Still, residents at the meeting said that allowing a group of chronically homeless people, mostly male, who could suffer from mental illness or drug addiction to live in their neighborhood was a terrifying thought.
“My sister operates a small dental practice at the house. The door is open during the day. My daughter lives in the house, she’s young,” said Charlene Zion, who lives on Beacon Street. “I have many concerns about nine chronically homeless individuals living within such a short distance of my home. . . How can I be assured that they will not find an unlocked doctor’s office an attractive area to search for drugs? How can I be assured that my daughter, who comes home late at night from work in our dark driveway, is safe from these individuals?”
The aldermen moderating the meeting, Deborah Crossley, Brian Yates and John Rice, said they would get answers to residents’ questions from Pine Street. The former fire station is not owned by the city, and the city is not involved in the sale, though project developers have requested city-administered funds in order to move forward.

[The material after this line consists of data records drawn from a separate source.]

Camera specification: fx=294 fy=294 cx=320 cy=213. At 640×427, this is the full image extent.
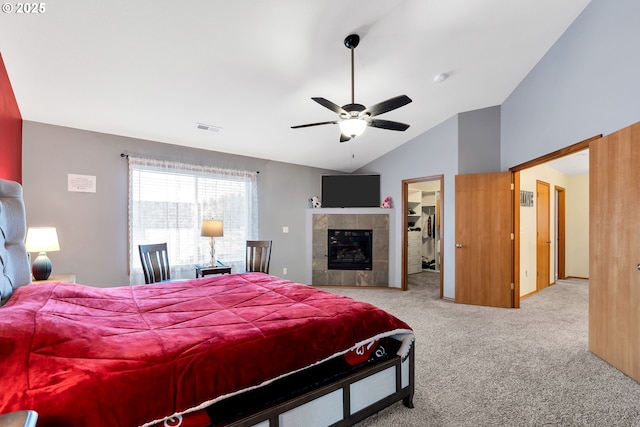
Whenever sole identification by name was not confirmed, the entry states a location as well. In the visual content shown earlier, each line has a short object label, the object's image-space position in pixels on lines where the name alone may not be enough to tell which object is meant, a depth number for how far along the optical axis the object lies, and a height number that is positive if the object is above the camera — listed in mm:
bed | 1044 -594
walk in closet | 7195 -229
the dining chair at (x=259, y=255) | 4574 -596
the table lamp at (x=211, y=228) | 4137 -153
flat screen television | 5910 +543
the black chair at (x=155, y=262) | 3801 -600
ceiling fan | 2480 +927
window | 4066 +112
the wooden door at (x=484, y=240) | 4285 -323
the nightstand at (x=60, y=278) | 2926 -638
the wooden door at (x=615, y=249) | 2330 -266
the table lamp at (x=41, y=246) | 2848 -283
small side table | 4140 -755
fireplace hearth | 5641 -523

The Engine 6 development, projected to cost about $3.1 million, would be funded by a mix of private and public money. It has already cleared several hurdles, with the Newton Housing Partnership and the city’s Planning and Development Board both voting to recommend giving it nearly $1.4 million in federal funds managed by the city. The recommendation is to be forwarded to Mayor Setti Warren after a 30-day public comment period that ends July 2.
If Warren approves funding, Metro West plans to purchase the building on Aug. 12. The project would still need a comprehensive permit from the Zoning Board of Appeals to set up the apartments.
Many at the meeting said they had only recently learned of the proposal and felt railroaded; there were calls to kill the project altogether.
“They really would be better served being in area such as, I hate to say this, but in Waltham. Because they would have a streetscape where they can find services. Like coffee, restaurants,” said Leonard Sherman. Waban is a family neighborhood, he said, and Engine 6 could bring crime and lower property values.